Patients with chronic periodontitis who have completed initial periodontal therapy at either of the two dental school clinics were enrolled. Each contributed at least one intrabony defect of ≥3 mm in depth. During surgery, EMD was applied to the defect following debridement. Twenty-two participants (mean age 55.2 years old, 9 men and 13 women) completed 2-year reevaluation, and a total of 42 defects were subjected to data analysis. Mean gains in clinical attachment level (CAL) at 1 and 2 years were 2.9 mm (38% of baseline CAL) and 3.1 mm (41%), respectively, both showing a significant improvement from baseline. There was also a significant reduction in probing depth (PD): mean reductions at 1 and 2 years were 3.2 and 3.3 mm, respectively. There was a progressive improvement in the mean percentages of bone fill from 26% at 1 year to 36% at 2 years. No significant difference in CAL gain at 2 years was found between 3-wall bone defects and other defect types combined. In multiple regression analysis, the baseline PD was significantly associated with CAL gain at 2 years. In this population of patients, the treatment of intrabony defects with EMD yielded clinically favorable outcomes, as assessed by periodontal and radiographical parameters, over a period of 2 years.
Periodontitis is an inflammatory disease of tooth supporting tissues induced by dental plaque biofilm . Cumulative evidence indicates that it is a dysbiotic disease which could induce a negative impact on systemic health . In patients with moderate to advanced periodontitis, surgical periodontal therapy is often necessary, following non-surgical intervention.
Enamel matrix derivative (EMD)  has been used for the purpose of periodontal regeneration for over two decades with favorable results [4,5,6,7,8]. It is considered to be one of the few biomaterials available for clinical use capable of histologically demonstrating true periodontal regeneration .
In Japan, under the system of ‘advanced medical treatment’, the use of treatment that is not covered by national healthcare insurance is permitted together with covered treatment in special cases. The use of EMD has been approved as an ‘advanced medical treatment: bio-regeneration method’ by the Ministry of Health, Labor and Welfare. This increased the opportunity for periodontitis patients to seek the regenerative therapy. Tokyo Dental College Chiba Hospital and Suidobashi Hospital received a formal approval for its use as the advanced medical treatment (on April 2008 and January 2011, respectively). Prior to this, we conducted a retrospective study evaluating the clinical outcome of treatment of intrabony defects with EMD . We felt that it is our responsibility to longitudinally evaluate the regenerative therapy with EMD performed as the advanced medical treatment.

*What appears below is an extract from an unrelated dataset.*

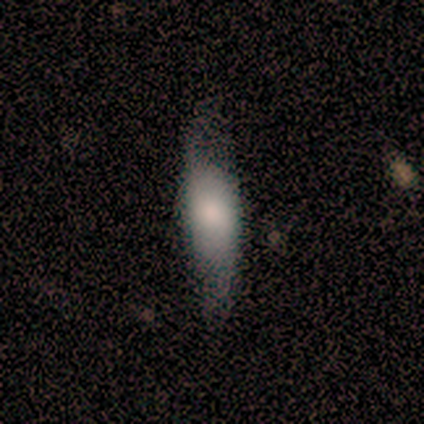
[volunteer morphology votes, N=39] Smooth or featured: smooth — 72% (featured or disk — 21%)
How rounded: in between — 57% (cigar-shaped — 39%)
Merging: none — 47% (major disturbance — 28%)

In this two-center prospective clinical study, we aimed to evaluate 2-year clinical outcome following surgical treatment of intrabony periodontal defects with EMD, performed as an ‘advanced medical treatment’ under the national healthcare system in Japan.
Study design and participants
This prospective, two-center, clinical study is part of our ongoing research on the longitudinal outcome of regenerative therapy using EMD alone, performed as an ‘advanced medical treatment’. The participants were recruited from patients with chronic periodontitis , who visited Tokyo Dental College Suidobashi Hospital (Tokyo, Japan) or Tokyo Dental College Chiba Hospital (Chiba, Japan).
Inclusion and exclusion criteria
Inclusion criteria consisted of having interproximal sites with probing depth (PD) ≥6 mm, at least one intrabony defect ≥3 mm in depth in interproximal area of teeth and adequate level of plaque control (mean Plaque Index ≤1) . Participants must have received initial periodontal therapy.
Exclusion criteria were the presence of uncontrolled systemic diseases, smokers, allergy to common medications, concurrent or previous anti-resorptive agents such as bisphosphonate or other drug therapy, current pregnancy or lactation and contraindications for dental and/or surgical interventions. Patients under 20 years old or with furcation involvements at target sites are excluded.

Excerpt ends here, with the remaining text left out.